What items would deserve a place on a higher-education agenda for the eighties? Whose thinking and writing in this area can be trusted? The kind of writing we need, I think, is that which is rooted in comprehensive understanding of how higher education figures in our society. We need to hear from people who realize that modification of the hierarchical principle—a principle inescapable in educational processes—is appropriate to the culture of democracy, but that working toward this goal is a project for centuries, and requires immense scrupulosity and delicacy. And we need authorities who, in attempting to fathom how each part of the existing educational enterprise can be drawn into productive relationship with every other part, will use the resources created by the age of experiment immediately behind us.
Such resources do in fact exist.
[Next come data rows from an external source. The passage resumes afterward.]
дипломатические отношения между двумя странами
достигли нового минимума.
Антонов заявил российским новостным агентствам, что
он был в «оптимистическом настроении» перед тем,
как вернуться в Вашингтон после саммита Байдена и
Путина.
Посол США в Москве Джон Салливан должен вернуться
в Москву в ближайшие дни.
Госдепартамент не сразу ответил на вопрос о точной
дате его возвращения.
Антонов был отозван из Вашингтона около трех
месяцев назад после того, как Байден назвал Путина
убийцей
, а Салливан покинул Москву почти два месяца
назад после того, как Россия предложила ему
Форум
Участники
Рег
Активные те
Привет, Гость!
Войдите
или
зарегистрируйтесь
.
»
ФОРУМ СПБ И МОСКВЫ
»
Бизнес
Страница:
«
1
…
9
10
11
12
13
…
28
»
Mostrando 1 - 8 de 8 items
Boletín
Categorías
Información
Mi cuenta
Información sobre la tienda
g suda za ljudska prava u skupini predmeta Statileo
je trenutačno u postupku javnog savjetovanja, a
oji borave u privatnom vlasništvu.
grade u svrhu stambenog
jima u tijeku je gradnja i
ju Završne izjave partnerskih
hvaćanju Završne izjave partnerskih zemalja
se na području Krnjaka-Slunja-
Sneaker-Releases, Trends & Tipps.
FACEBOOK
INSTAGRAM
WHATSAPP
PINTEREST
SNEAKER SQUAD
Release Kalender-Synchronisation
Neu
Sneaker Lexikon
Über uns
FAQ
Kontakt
That age produced valuable historical studies filled with instructive models of participatory education drawn from the American past—works such as Lawrence Goodwyn’s brilliant Democratic Promise, about the agrarian crusaders’ teaching networks in the nineteenth century. It produced priceless reports of successful experiments in “educating the illiterate” performed by the genius teachers of the period. (First among these stands the late Mina Shaughnessy, author of Errors & Expectations, perhaps the most penetrating and humane work by an American teacher since Charles Cooley’s Life and the Student.)
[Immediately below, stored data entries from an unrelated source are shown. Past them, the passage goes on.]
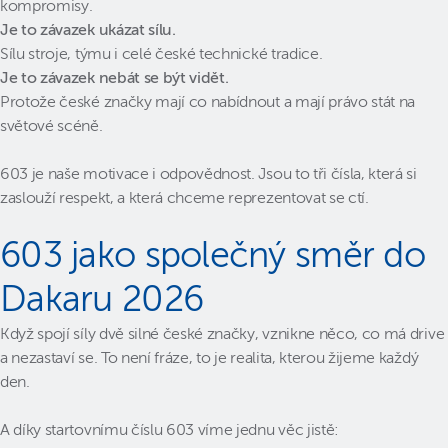
kompromisy.
Je to závazek ukázat sílu.
Sílu stroje, týmu i celé české technické tradice.
Je to závazek nebát se být vidět.
Protože české značky mají co nabídnout a mají právo stát na
světové scéně.
603 je naše motivace i odpovědnost. Jsou to tři čísla, která si
zaslouží respekt, a která chceme reprezentovat se ctí.
603 jako společný směr do
Dakaru 2026
Když spojí síly dvě silné české značky, vznikne něco, co má drive
a nezastaví se. To není fráze, to je realita, kterou žijeme každý
den.
A díky startovnímu číslu 603 víme jednu věc jistě:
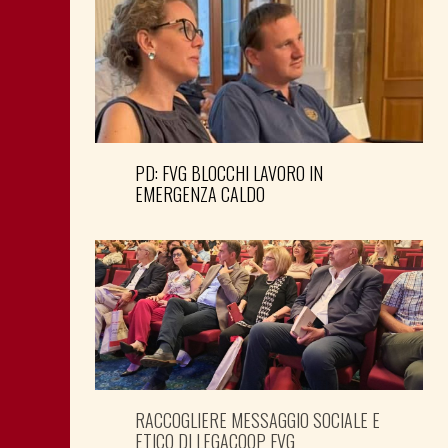
PD: FVG BLOCCHI LAVORO IN
EMERGENZA CALDO
RACCOGLIERE MESSAGGIO SOCIALE E
ETICO DI LEGACOOP FVG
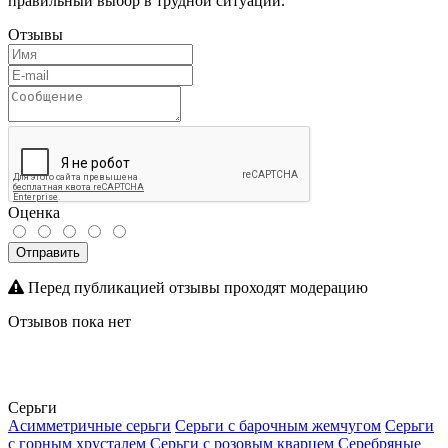
правильный выбор в трудной ситуации.
Отзывы
Оценка
Отправить
Перед публикацией отзывы проходят модерацию
Отзывов пока нет
Серьги
Асимметричные серьги
Серьги с барочным жемчугом
Серьги
с горным хрусталем
Серьги с розовым кварцем
Серебряные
And the age also produced fresh educational initiatives that are still vital, among them the extraordinary new federal ventures in cultural outreachsupport for public television, for statebased programs linking humanities scholars and ordinary citizens in dialogue on current public issues, for schemes under which college faculty members become curriculum advisers to local high schools. We need writing that will propose—not impose—a coordinating philosophy for these undertakings. We need to hear ideas about fostering inter-institutional relationships—community colleges with elite colleges, research institutions with community graduate schools, the entire higher educational enterprise with elementary and secondary schools. We need curricular designs combining professional with liberal arts education, advanced academic studies with programs in management skills. (The latter might help President Parker recruit a faculty with sound business heads.) Above all we need writing that sees the educational whole in the perspective of democratic ideals, that argues patiently but powerfully for the dignity of a culture in which the value of competition is held high —but not a whit higher than the value of cooperation and collaboration.
No way, clearly, to meet any of these needs if the academy continues to freeze itself—in the name of tranquillity or courtesy or fund-raising or academic freedom or the Grail of Research—in airtight, soundproof, noncommunicating cages. I wish Vice President Gross and President Parker were stronger writers and better-disciplined minds, but I’m in their debt for a thoroughly pertinent reminder: In a country committed, as we are, to an unending experiment in mass higher education, neither peace nor politeness nor precise orderliness can ever be enough.